It's like a scene out of "The Fugitive."

A convicted killer has spent years on the run, wrongly accused of murder -- but the "killer" in this case isn't Harrison Ford's (or David Janssen's) Dr. Richard Kimble.

It's salt.

Salt has been called every name in the book and labeled Public Health Enemy Number One for its supposed role in heart disease and an early death.

Some places are even working on laws against this stuff (I'm looking at you, New York).

But now, a growing body of evidence finds that salt is wrongly accused -- and a new review of the research shows that cutting back on sodium will neither prevent heart disease nor save lives.

Maybe we'd better start looking for the one-armed man instead!
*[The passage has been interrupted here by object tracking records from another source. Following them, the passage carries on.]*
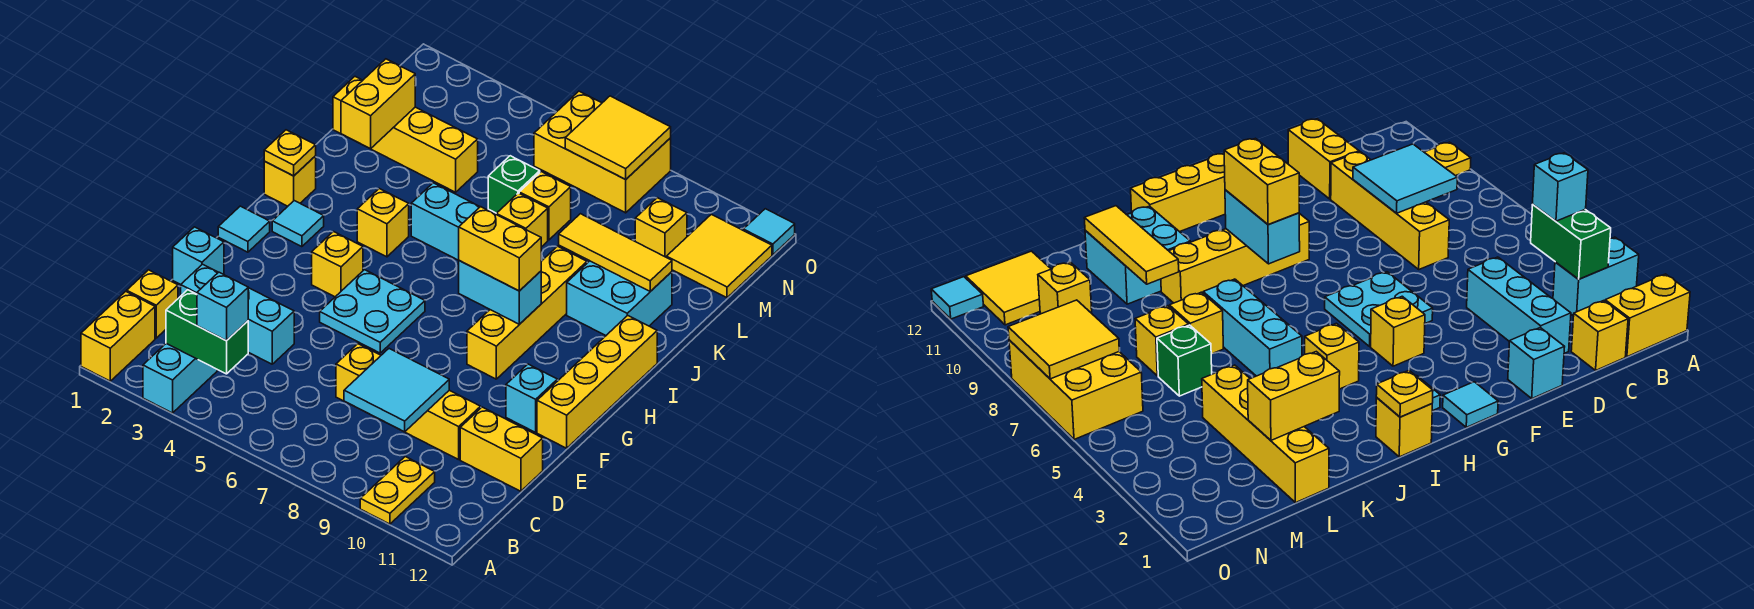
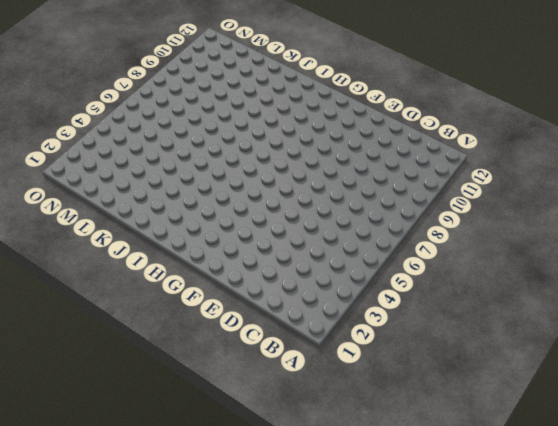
none -> yellow brick A1:B1 level 1
none -> cyan brick A3:B3 level 1
none -> yellow plate A10:B10 level 1
none -> yellow brick C1 level 1

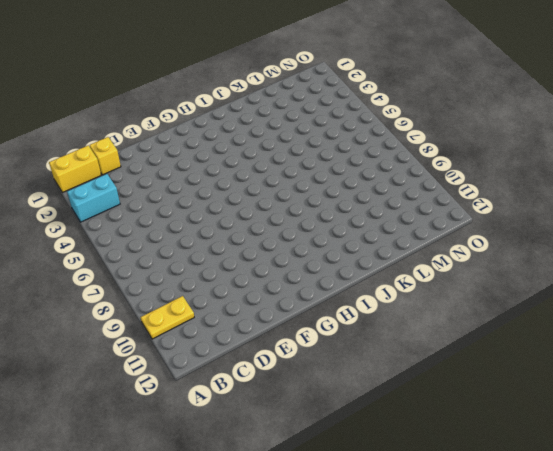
none -> cyan brick D2:D4 level 1
none -> yellow brick D7:D10 level 1
none -> yellow brick D11:D12 level 1
none -> cyan brick E1 level 1

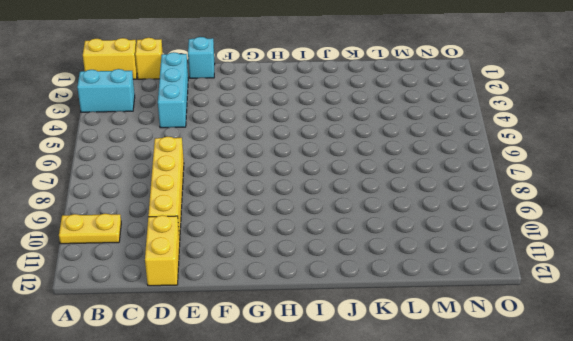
none -> cyan plate F5:G6 level 1
none -> cyan brick F11 level 1
none -> yellow brick F12:I12 level 1
none -> cyan tile G1 level 1

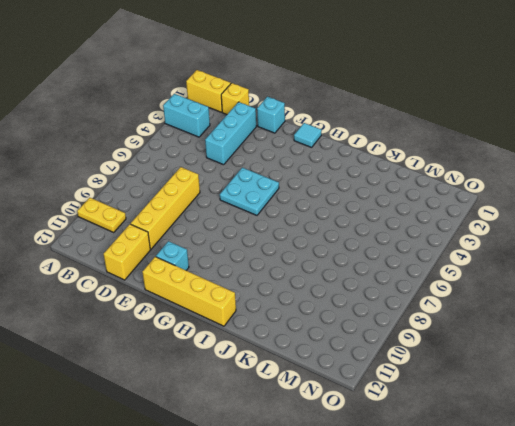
none -> yellow brick G4 level 1
none -> yellow brick G9:J9 level 1
none -> cyan tile H2 level 1
none -> yellow brick I1 level 1

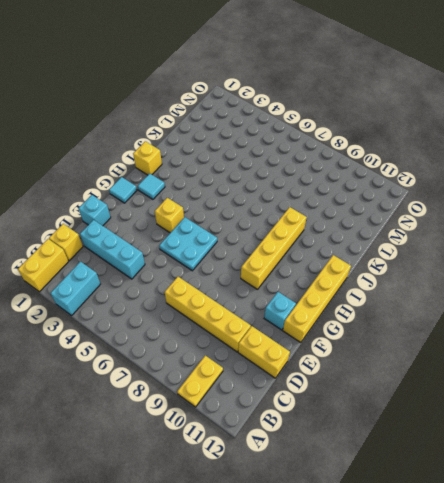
none -> yellow brick I4 level 1
none -> cyan brick J5:J7 level 1
none -> cyan brick J10:K11 level 1
none -> yellow brick K7 level 1

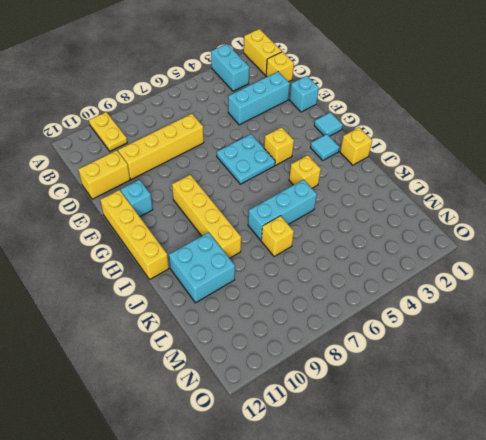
none -> yellow brick L1:L4 level 1
none -> green brick L6 level 1
none -> yellow brick L7 level 1
none -> yellow brick M10 level 1

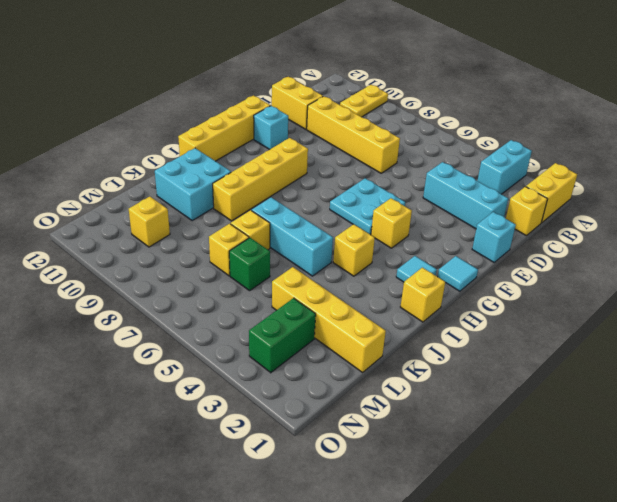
green brick M3:N3 level 1 -> green brick B3:B4 level 2
none -> yellow tile M11:N12 level 1
none -> yellow brick N6:O8 level 1
none -> cyan tile O12 level 1
none -> cyan tile C8:D9 level 2

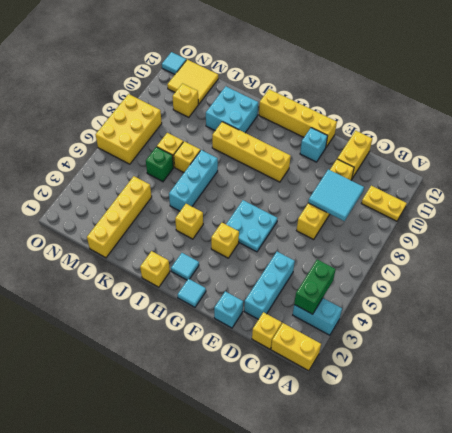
none -> cyan brick H8:H9 level 2
none -> yellow plate I1 level 2
none -> yellow brick K2:L2 level 2
none -> yellow tile K9:K11 level 2

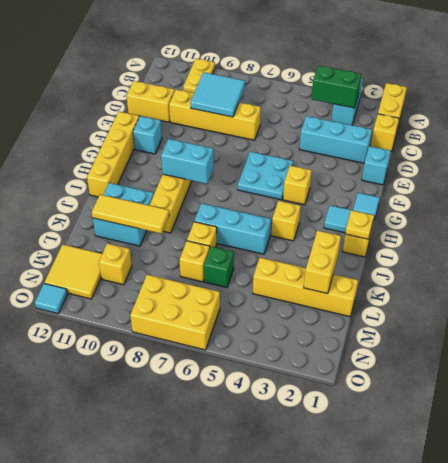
none -> yellow tile N7:O8 level 2
none -> cyan brick B4 level 3
none -> yellow brick H8:H9 level 3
British researchers looked at seven studies with a combined 6,489 volunteers and found that people who made moderate cuts to their salt intake were no less likely to suffer heart problems than those who didn't.

The lower-salt crowd didn't live longer either, according to the study published by The Cochrane Review.

The researchers did find slight reductions in blood pressure -- but really, what good is that if it's not matched by reduction in the risk of death and disease? All it really proves is that minor changes in blood pressure aren't nearly as important as your doctor has been telling you.

Instead of worrying about salt, worry about your salt-to-potassium ratio -- because the balance between the two is far more crucial than either one is on its own.

In a study published in the Archives of Internal Medicine, researchers examined the dietary habits of more than 12,000 American adults and found that those with the highest ratio of salt to potassium had a 50 percent higher chance of death during the 15-year study period than those who got more potassium than salt.

As I've mentioned before, the human body needs about three times as much potassium as salt. Thanks to the high salt and low nutrition in processed foods, however, most people get up to five times as much salt as potassium.

The simplest way to get back on track is to eat a diet of fresh foods instead of the processed foods that are practically made of salt.

Don't be afraid of salt as a seasoning -- but if your diet is lacking in potassium, replace at least some with a potassium- based salt substitute.

Just don't replace all of it -- because you can have your salt and eat it too.